======== SOURCE TEXT

Performance appraisal
Performance appraisal is the course whereby a manager examines and assesses the staff performance in comparison to the preset conditions, gets the comparison results and then in turn settles on a feedback based on the compared results.
The main objective of performance appraisal is to establish the staff(s) that requires training on specific fields, those who deserve promotion, being fired, demotion or being retained.
Recommendations of job appraisal
The credibility of the appraiser
There is dire need for the appraiser to be well acquainted with the job of employee and the performance of the staff. The appraiser must also have credibility. With these factors in place, the staff will regard the appraisal as precise and reasonable and may recognize the feedback of the appraiser and have great enthusiasm to adjust.
Endorse discussion
According to surveys, it is recommendable for an organization to give the employees the privilege of discussing freely about their performance (Diana, 2002). The employees will feel there have been given just appraisals if given a chance to tell their side of the story. If such chances where they are allowed to discuss, they may challenge and appeal against the assessment of the appraisal and their may be in a better position to meet future performance goals.
Have performance goals
Where there are set performance goals in an organization, it becomes motivation element (Fund, 2006). The performance goal inspire the staff, make them have focused attention, improves their endurance and it motivates the employees to seek better and fresh ways of working.

Positive intention
It is upon the organization to make the staffs understand negative feedback. Also, make them understand if it’s done with a positive intention such as assisting them triumph over the hurdles that they may be present in order to advance their performance in the future, and if the appraiser’s criticism is helpful and constructive, the staff will find the criticism to be useful (Group, The Report: Sharjah, 2008). However, it is up to the organization to shun, destructive criticism in the guise of appraisal since it may bring negative reactions such as tension, bad performance, workplace disagreements, resentments and in some cases, it may lead to anger.

Part B. Learning Report
When I was doing this project, I was a psychologist at the Emirate of Abu Dhabi. I had the professional post in Abu Dhabi as a expatriate. Therefore, I had the knowledge regarding the health range and quality of health offered in the Emirate Abu Dhabi. I was aware that the medical providers and doctors were subjected to lots of workloads whereby the ratio of doctor to patient was overwhelming. To cap it all, I was aware of the harsh environment that was even more uncomfortable for those who Abu Dhabi is not their motherland.
I found out that staff retention in the Emirate of Abu Dhabi’s health care sector is a pipe dream: it is a hard-won prize. I’ve spent a long time there and so have I witnessed the situation. Scanning the vista, I have seen many health care staff, mostly from foreign countries, come and go. In fact, many have come but few have stayed as they put it literally. I have seen dedicated staff strive to work to their best, only to throw in the towel and take off for “fresh pastures”. With the “job hopping” becoming a norm, more staff is “jolted” and joins the endless throng of the “job hoppers” merely to suit their example. The reasons that I deduced as the root causes of the poor retention cannot be said as a block but to make it crystal-clear, I will follow the format as highlighted above in the recommendations section.

================
======== EXERCISE DATA

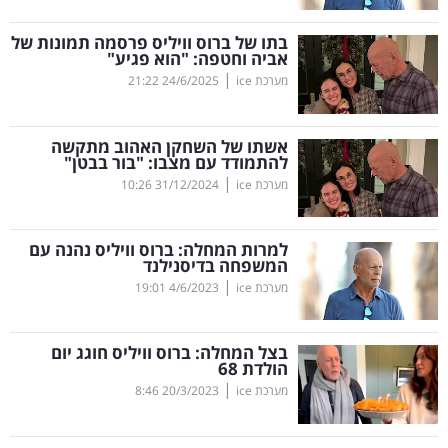
קריפטו
בתו של ברוס וויליס פרסמה תמונות של
אביה וחטפה: "הוא פגיע"
|
מערכת ice
24/6/2025
21:22
ויראלי
טלוויזיה
אשתו של השחקן האהוב מתקשה
להתמודד עם מצבו: "בור בבטן"
עסקי
|
מערכת ice
31/12/2024
10:26
ספורט
למרות המחלה: ברוס וויליס נהנה עם
קריירה
המשפחה בדיסנילנד
|
ולימודים
מערכת ice
4/6/2023
19:01
מינויים
בצל המחלה: ברוס וויליס חוגג יום
הולדת 68
רייטינג
|
מערכת ice
20/3/2023
8:46
רכב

================

[REQUIRED ACTION A]
List the headings of the recommendations given under "Recommendations of job appraisal" in the performance appraisal text.
[REQUIRED ACTION B]
Copy from the performance appraisal text the passage that begins at "Endorse discussion" and stops after "future performance goals.".

[TASK ANSWER A]
The credibility of the appraiser
Endorse discussion
Have performance goals
Positive intention

[TASK ANSWER B]
Endorse discussion
According to surveys, it is recommendable for an organization to give the employees the privilege of discussing freely about their performance (Diana, 2002). The employees will feel there have been given just appraisals if given a chance to tell their side of the story. If such chances where they are allowed to discuss, they may challenge and appeal against the assessment of the appraisal and their may be in a better position to meet future performance goals.